Tianheng Xiong


2025

pdf bib
SA-DETR:Span Aware Detection Transformer for Moment Retrieval
Tianheng Xiong | Wei Wei | Kaihe Xu | Dangyang Chen
Proceedings of the 31st International Conference on Computational Linguistics

Moment Retrieval aims to locate specific video segments related to the given text. Recently, DETR-based methods, originating from Object Detection, have emerged as effective solutions for Moment Retrieval. These approaches focus on multimodal feature fusion and refining Queries composed of span anchor and content embedding. Despite the success, they often overlook the video-text instance related information in Query Initialization and the crucial guidance role of span anchors in Query Refinement, leading to inaccurate predictions.
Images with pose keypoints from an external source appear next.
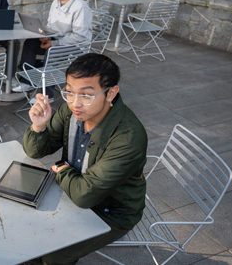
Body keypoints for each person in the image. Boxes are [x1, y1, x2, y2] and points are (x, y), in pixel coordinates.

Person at [23, 53, 147, 265]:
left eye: (86, 95)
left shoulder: (128, 138)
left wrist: (62, 170)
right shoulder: (70, 111)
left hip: (112, 210)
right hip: (70, 191)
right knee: (27, 228)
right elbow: (36, 151)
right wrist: (39, 125)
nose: (75, 103)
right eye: (69, 93)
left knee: (55, 254)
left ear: (111, 93)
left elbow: (85, 196)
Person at [14, 0, 92, 104]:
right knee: (30, 43)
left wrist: (54, 44)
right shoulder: (56, 2)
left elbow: (80, 37)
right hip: (57, 39)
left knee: (52, 53)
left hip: (76, 46)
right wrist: (46, 37)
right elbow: (50, 25)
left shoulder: (80, 8)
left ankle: (47, 95)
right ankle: (26, 82)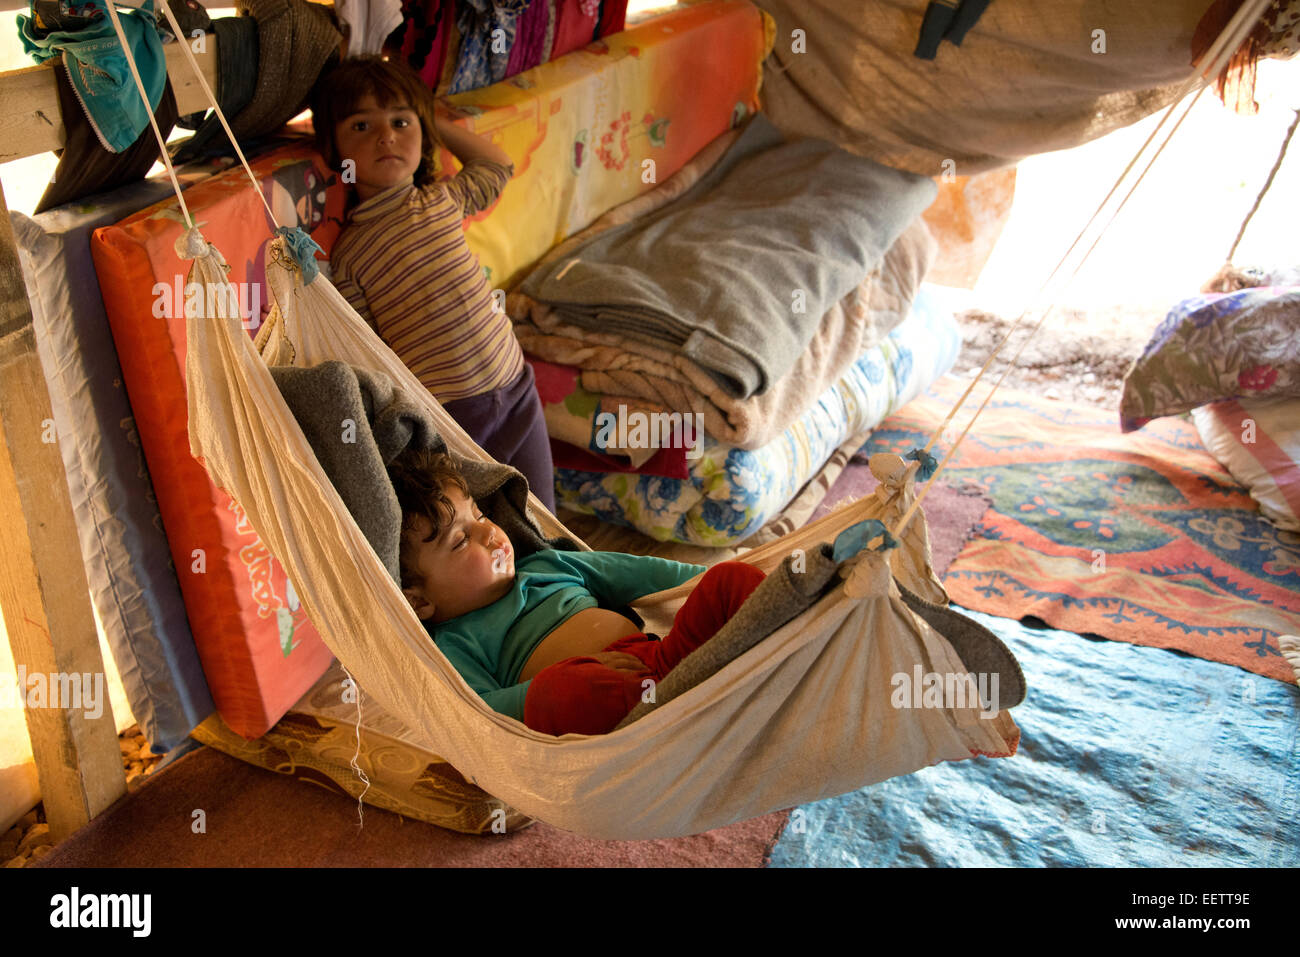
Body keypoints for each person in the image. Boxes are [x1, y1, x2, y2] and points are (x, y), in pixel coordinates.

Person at [311, 55, 556, 513]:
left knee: (548, 526)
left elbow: (497, 164)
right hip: (451, 420)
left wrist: (434, 122)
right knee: (488, 534)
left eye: (401, 121)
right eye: (361, 127)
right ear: (333, 150)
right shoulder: (349, 255)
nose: (387, 136)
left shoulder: (442, 198)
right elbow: (370, 354)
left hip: (516, 385)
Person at [387, 448, 768, 736]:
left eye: (481, 516)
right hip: (597, 704)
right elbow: (477, 712)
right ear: (419, 600)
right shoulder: (454, 643)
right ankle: (688, 711)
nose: (489, 532)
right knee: (559, 693)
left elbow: (642, 574)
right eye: (460, 540)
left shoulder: (548, 564)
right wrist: (549, 685)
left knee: (729, 579)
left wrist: (705, 581)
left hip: (661, 661)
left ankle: (786, 616)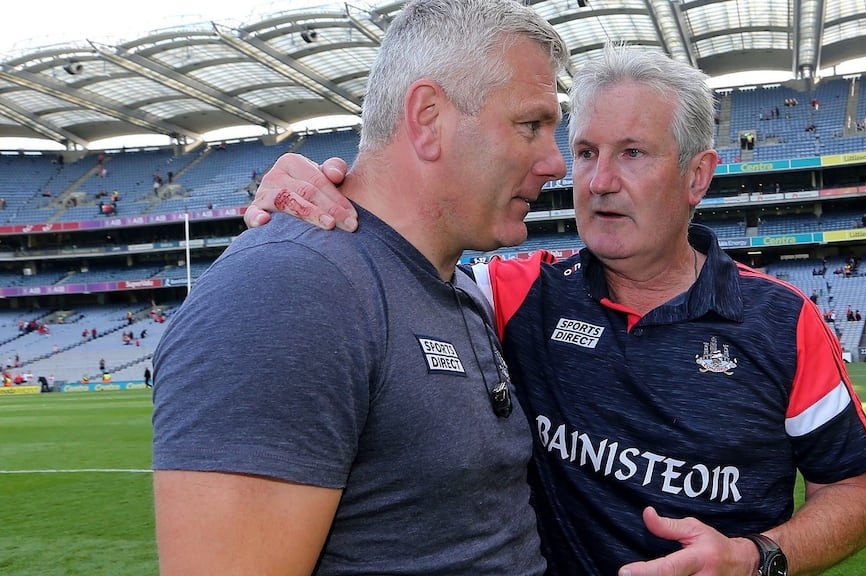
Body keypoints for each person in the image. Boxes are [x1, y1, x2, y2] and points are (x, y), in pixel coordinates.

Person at [249, 45, 866, 576]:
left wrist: (753, 558)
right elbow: (399, 255)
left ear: (697, 176)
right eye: (585, 153)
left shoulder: (783, 321)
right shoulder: (516, 293)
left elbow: (853, 495)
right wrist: (321, 189)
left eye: (632, 153)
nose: (599, 180)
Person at [151, 1, 568, 575]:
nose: (556, 163)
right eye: (531, 126)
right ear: (427, 117)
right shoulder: (289, 291)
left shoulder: (460, 287)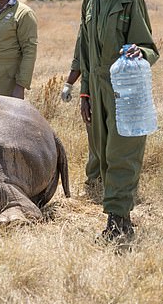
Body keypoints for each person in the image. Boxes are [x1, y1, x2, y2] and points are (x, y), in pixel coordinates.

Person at [79, 0, 159, 242]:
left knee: (122, 153)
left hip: (125, 88)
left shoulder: (131, 0)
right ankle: (116, 214)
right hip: (97, 88)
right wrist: (84, 93)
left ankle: (119, 222)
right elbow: (84, 49)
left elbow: (151, 48)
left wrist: (141, 52)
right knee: (102, 154)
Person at [61, 31, 100, 199]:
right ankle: (94, 180)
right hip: (91, 85)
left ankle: (116, 181)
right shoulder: (89, 13)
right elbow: (80, 57)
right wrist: (69, 84)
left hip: (117, 85)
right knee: (94, 136)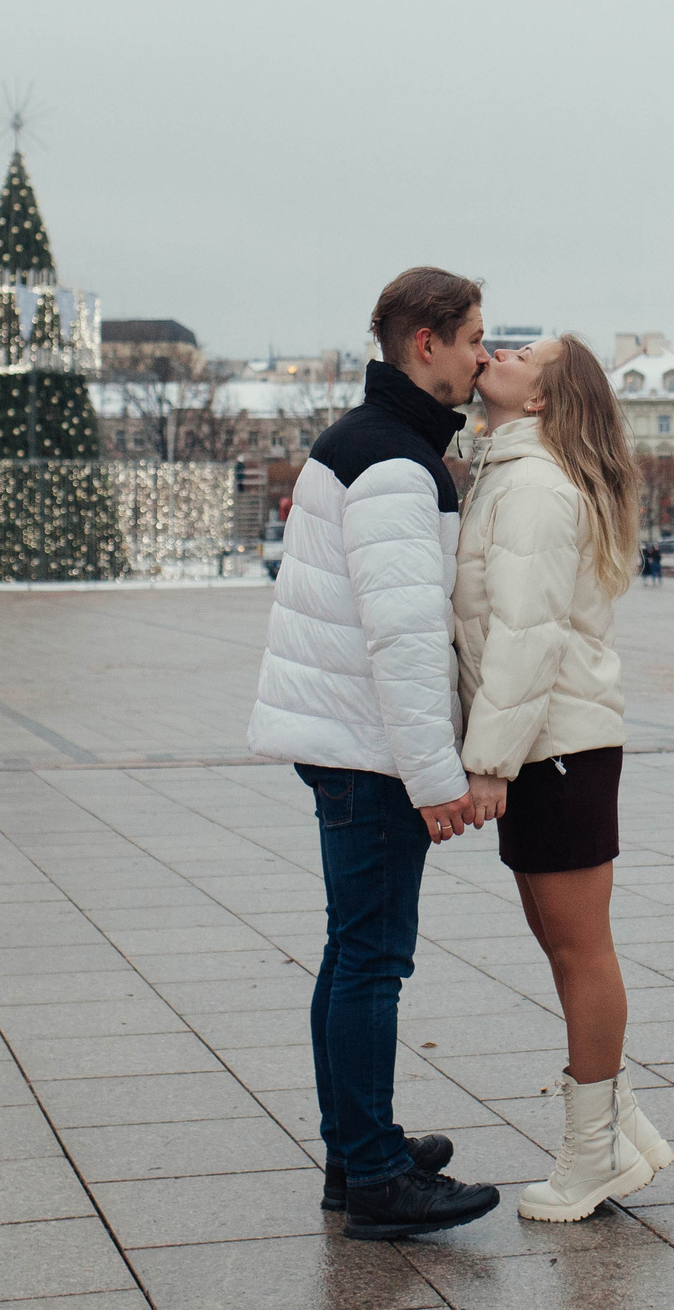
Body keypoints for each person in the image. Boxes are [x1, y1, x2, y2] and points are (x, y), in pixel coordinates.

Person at [248, 267, 501, 1241]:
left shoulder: (360, 441)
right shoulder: (397, 463)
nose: (484, 355)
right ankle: (377, 1180)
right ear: (426, 343)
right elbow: (403, 641)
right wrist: (436, 779)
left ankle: (356, 1149)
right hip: (370, 749)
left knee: (349, 952)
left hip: (345, 739)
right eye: (475, 337)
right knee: (370, 961)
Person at [454, 334, 672, 1220]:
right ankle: (617, 1123)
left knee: (581, 949)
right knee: (560, 941)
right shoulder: (515, 466)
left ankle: (591, 1157)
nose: (494, 352)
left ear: (541, 401)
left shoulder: (537, 487)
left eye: (516, 355)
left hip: (557, 747)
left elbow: (527, 635)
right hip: (552, 744)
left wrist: (488, 765)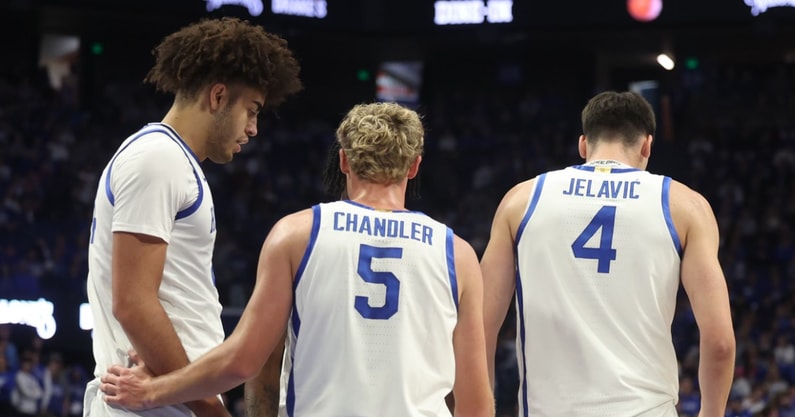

To address this, we propose a novel Span Aware DEtection TRansformer (SA-DETR) that leverages the importance of instance related span anchors. To fully leverage the instance related information, we generate span anchors based on video-text pair rather than using learnable parameters, as is common in conventional DETR-based methods, and supervise them with GT labels. To effectively exploit the correspondence between span anchors and video clips, we enhance content embedding guided by textual features and generate Gaussian mask to modulate the interaction between content embedding and fusion features. Furthermore, we explore the feature alignment across various stages and granularities and apply denoise learning to boost the span awareness of the model. Extensive experiments on QVHighlights, Charades-STA, and TACoS demonstrate the effectiveness of our approach.